A: Venture debt provides a quicker alternative to equity investments while allowing start-ups to retain equity. This means more potential returns on exit, and it can help meet targets for future funding rounds without immediate dilution or loss of control.
Q: Can you shed light on the typical terms, structures, and security arrangements associated with venture debt?
A: Venture debt terms can vary, but they usually involve a repayment period of two to five years with an agreed-upon interest rate. Loans may be contingent on achieving specific growth metrics, and security packages often include fixed and floating charge security, share security, guarantees, and subordination agreements.
Q: Are there restrictions on shareholder distributions when venture debt is in place, and what considerations should start-ups keep in mind?
A: Typically, venture debt lenders may require consent for shareholder distributions until the loan is fully repaid. Start-ups should also ensure that all debt obligations within their structure are subordinated to the senior-ranking debt of the venture debt lender.
Q: What challenges do venture debt lenders and borrowers face in the MENA market?

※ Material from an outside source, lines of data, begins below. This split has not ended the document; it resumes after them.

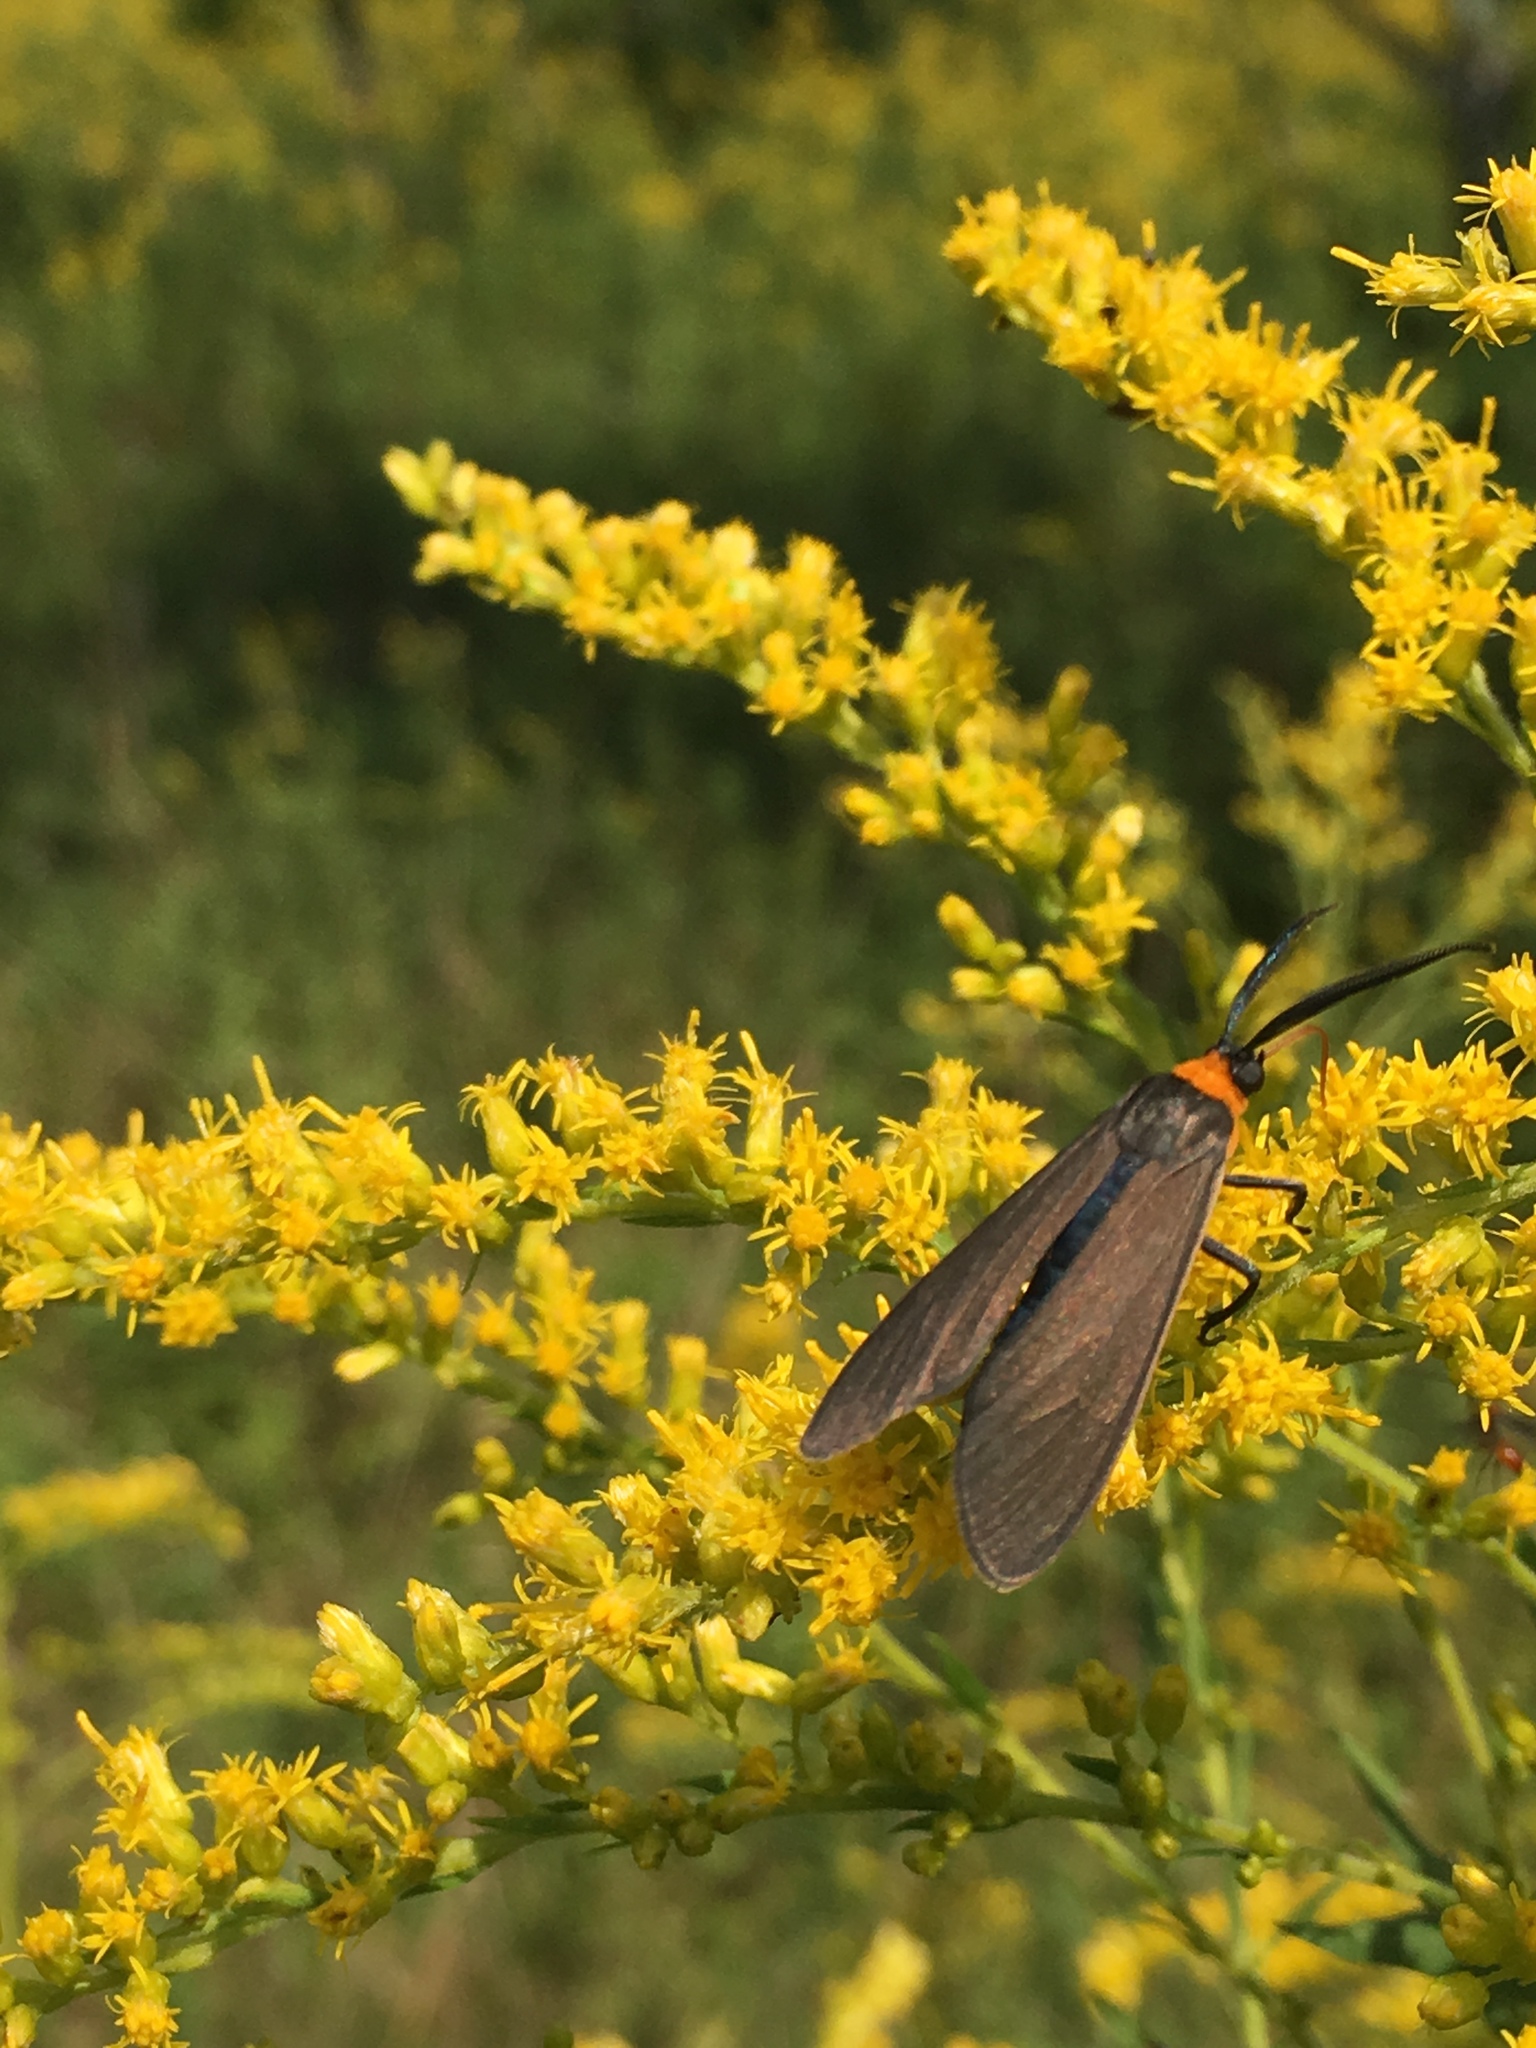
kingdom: Animalia
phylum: Arthropoda
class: Insecta
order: Lepidoptera
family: Erebidae
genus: Cisseps
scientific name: Cisseps fulvicollis
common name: Yellow-collared scape moth
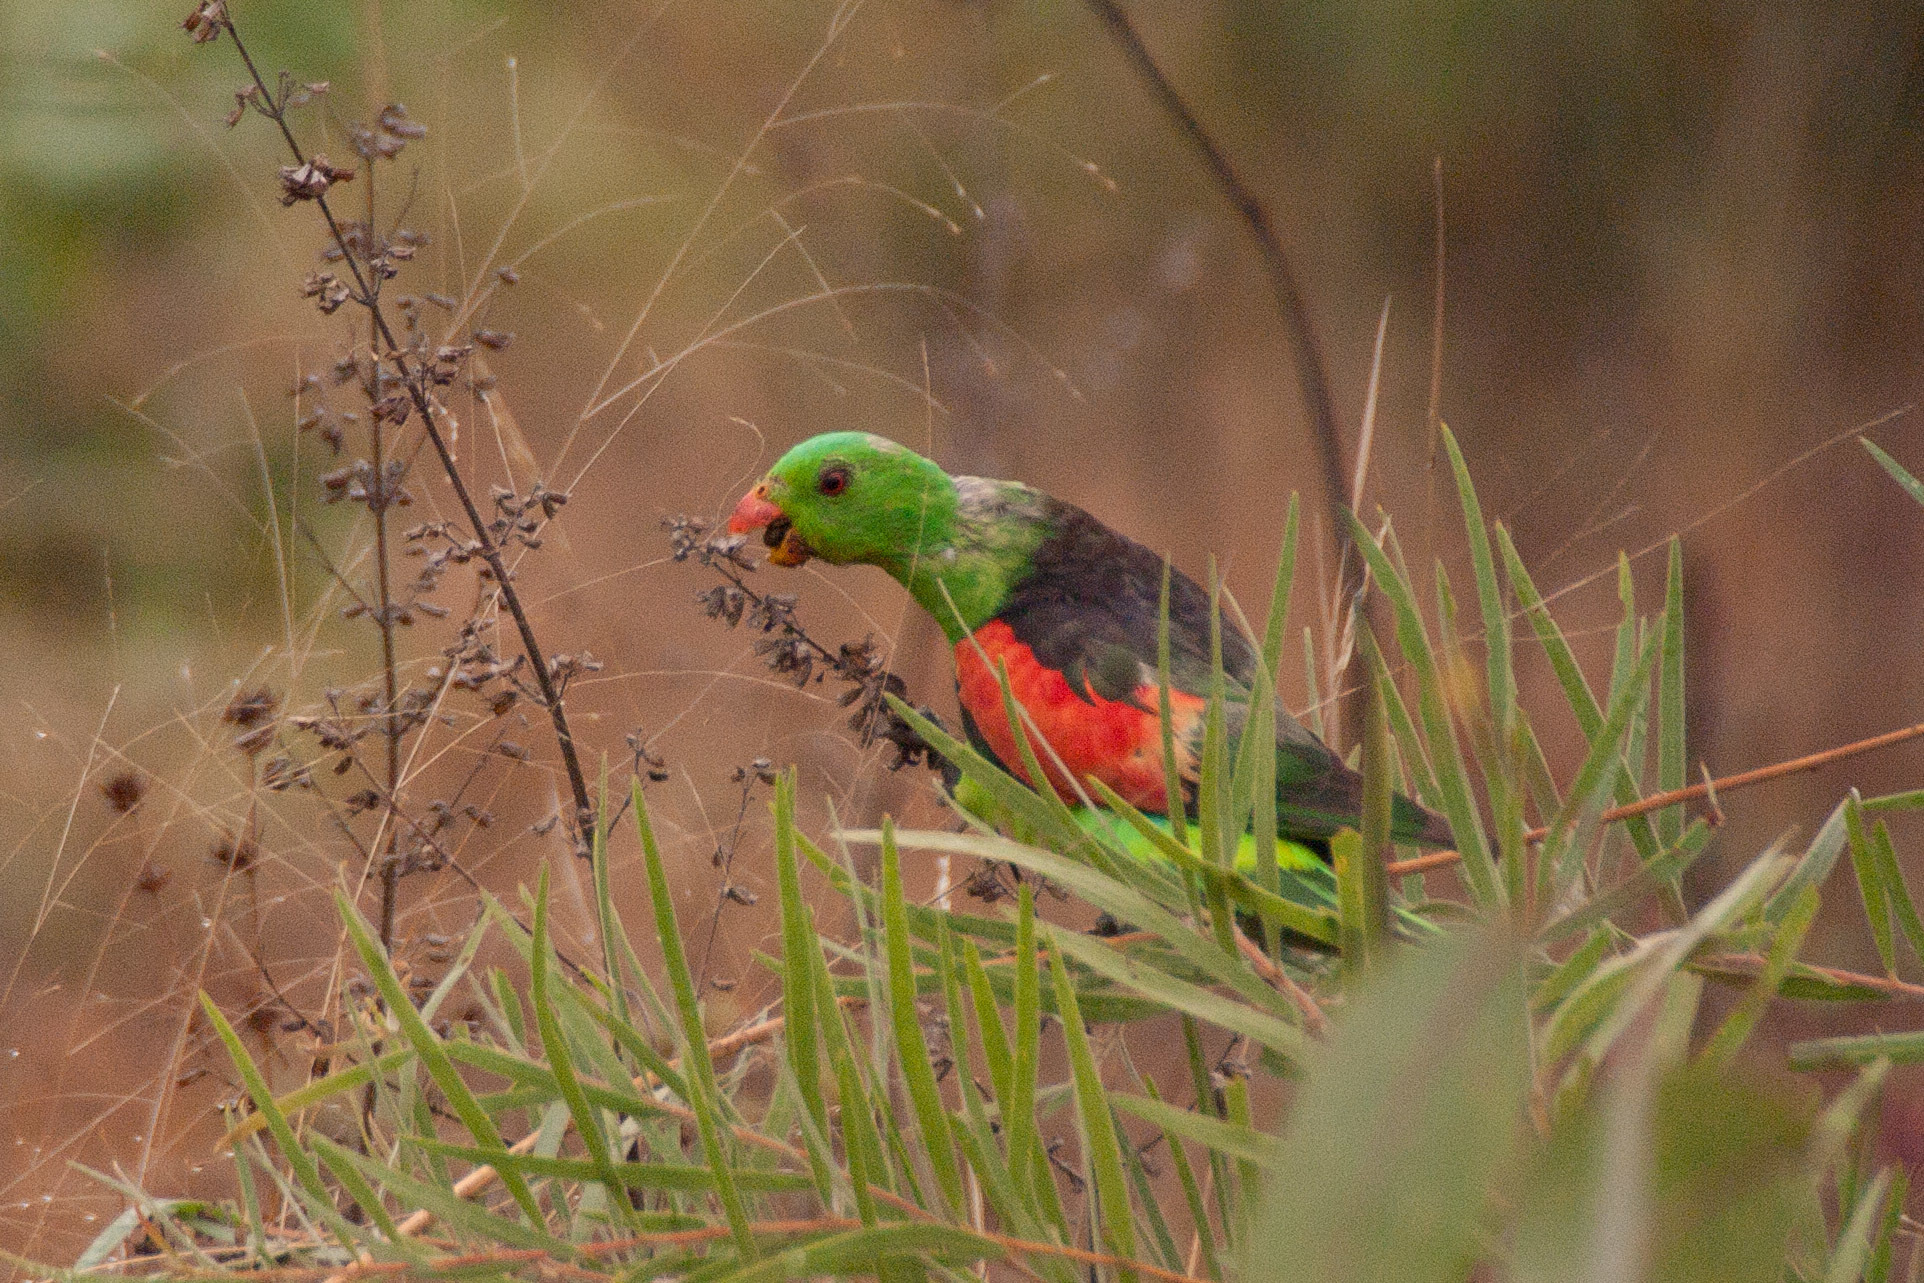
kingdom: Animalia
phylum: Chordata
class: Aves
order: Psittaciformes
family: Psittacidae
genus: Aprosmictus
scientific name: Aprosmictus erythropterus
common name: Red-winged parrot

A: The main challenges we're seeing acting for companies and funds in the region include:
- Company structures – we often see multiple jurisdictional structures on MENA deals, which can include onshore and offshore components. Having multiple legal jurisdictions and multiple laws governing different companies in the structure can create additional legal complexities compared to typical single jurisdiction structures seen in the venture debt markets in the US and UK.
- Enforcement options – the perfection, registration and enforcement of security is often simpler in common law jurisdictions in comparison to civil law jurisdictions. Onshore and offshore security requirements and enforcement can vary substantially in the MENA region compared with English law or New York law, for example.
- Cost and counsel – the structure and enforcement points noted above can often lead to additional negotiation, increased costs and multiple legal counsels required across different jurisdictions to navigate these challenges. Local cultural legal requirements related to Sharia law financing may also need to be considered when seeking venture debt in certain jurisdictions in the MENA market.